What's About to Happen to Stairs
According to Laura Huch Kerckhoff, president of Castcon-Stone Inc., these are some of the design recommendations that will affect egress in the near future.
- Actual, rather than theoretical fire rating tests.
- The careful locating of stair towers farther from one another, with uniform signage so they are easy to locate. For example, New York City has introduced a bill that significantly limits using scissor-type stairs because that design entails two stairways using one shaft. If the shaft is damaged, then both stairs may be rendered inaccessible.

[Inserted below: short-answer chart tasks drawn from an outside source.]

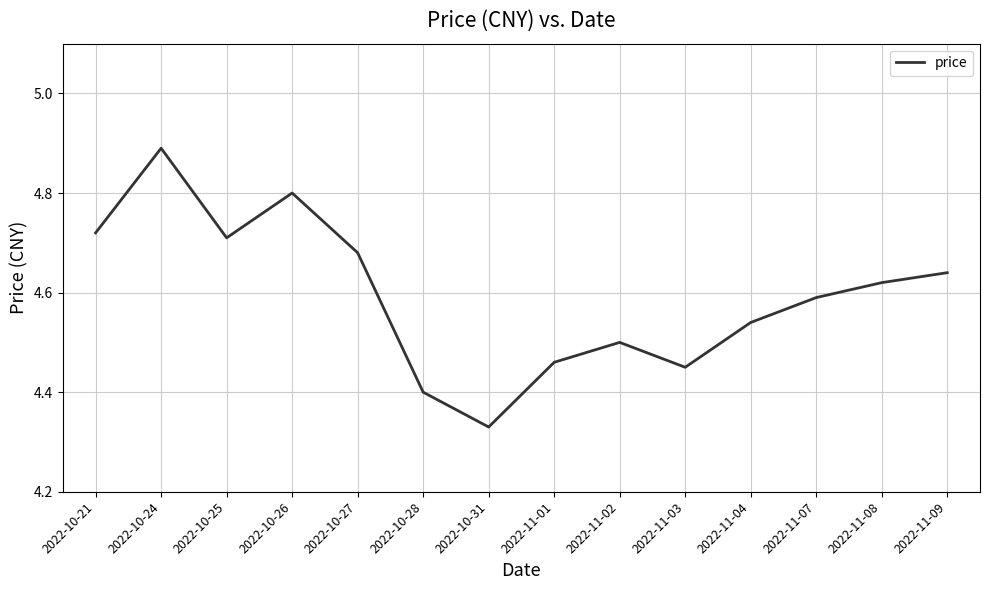

Approximately how many times larger is the value at 2022-10-27 compared to 2022-11-04?

1.0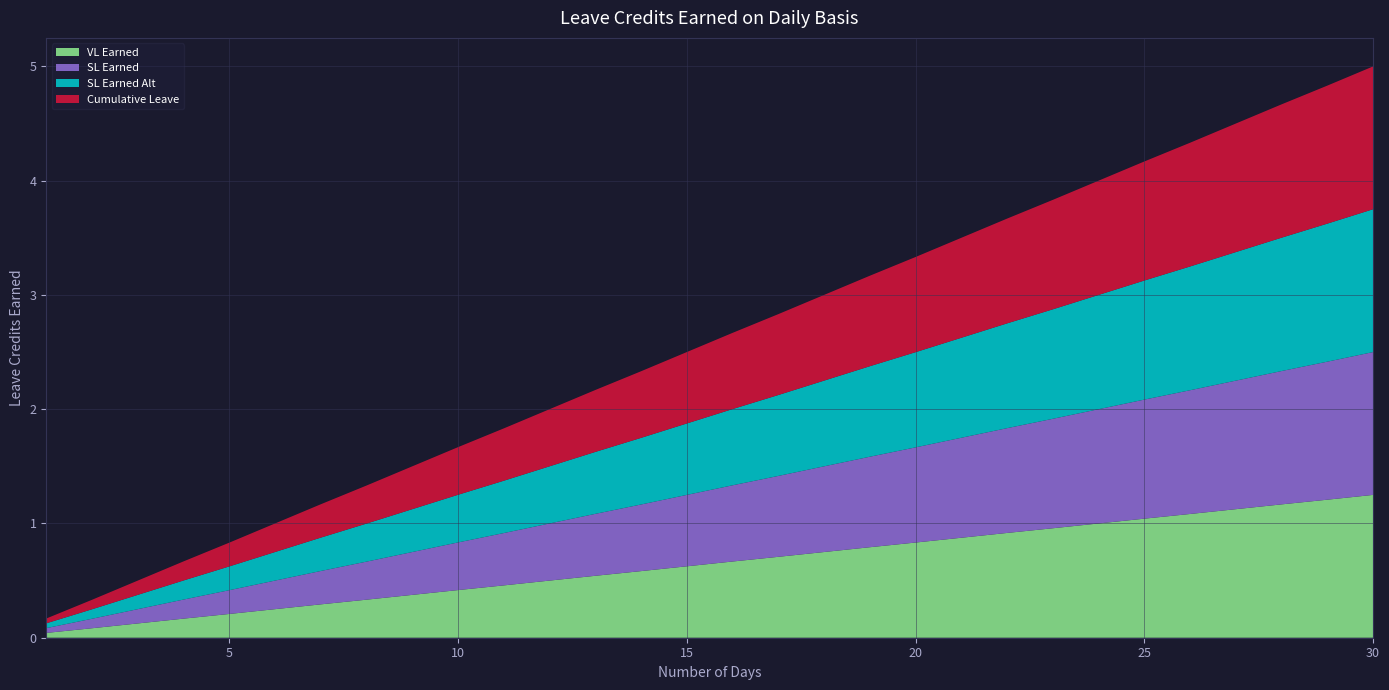

Reading left to right, list all the values displayed in this chart.

VL Earned: 0.0	0.1	0.1	0.2	0.2	0.2	0.3	0.3	0.4	0.4	0.5	0.5	0.5	0.6	0.6	0.7	0.7	0.8	0.8	0.8	0.9	0.9	1.0	1.0	1.0	1.1	1.1	1.2	1.2	1.2
SL Earned: 0.0	0.1	0.1	0.2	0.2	0.2	0.3	0.3	0.4	0.4	0.5	0.5	0.5	0.6	0.6	0.7	0.7	0.8	0.8	0.8	0.9	0.9	1.0	1.0	1.0	1.1	1.1	1.2	1.2	1.2
SL Earned Alt: 0.0	0.1	0.1	0.2	0.2	0.2	0.3	0.3	0.4	0.4	0.5	0.5	0.5	0.6	0.6	0.7	0.7	0.8	0.8	0.8	0.9	0.9	1.0	1.0	1.0	1.1	1.1	1.2	1.2	1.2
Cumulative Leave: 0.0	0.1	0.1	0.2	0.2	0.2	0.3	0.3	0.4	0.4	0.5	0.5	0.5	0.6	0.6	0.7	0.7	0.8	0.8	0.8	0.9	0.9	1.0	1.0	1.0	1.1	1.1	1.2	1.2	1.2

- Constructing stair towers and elevator towers out of fire-safe, impact-resistant materials such as concrete. Many drywall stair tower walls in the World Trade Center buildings collapsed due to impact from planes and flying debris. The collapsed walls blocked egress.
- All buildings should be designed to accommodate timely full-building evacuation. Making stairways wider (at least 56 inches wide if 2000 people could be using them, per the new NFPA rule) to accommodate both building occupants exiting and emergency personnel entering. There is a related recommendation for a separate stair designated for emergency personnel.
- Photo luminescent painted signage and stairways if there is a power outage.
- Commercial buildings will be evaluated and designed with wind tunnel testing to determine sway and rigidity. This would encourage designers to use concrete stairs because they provide stability.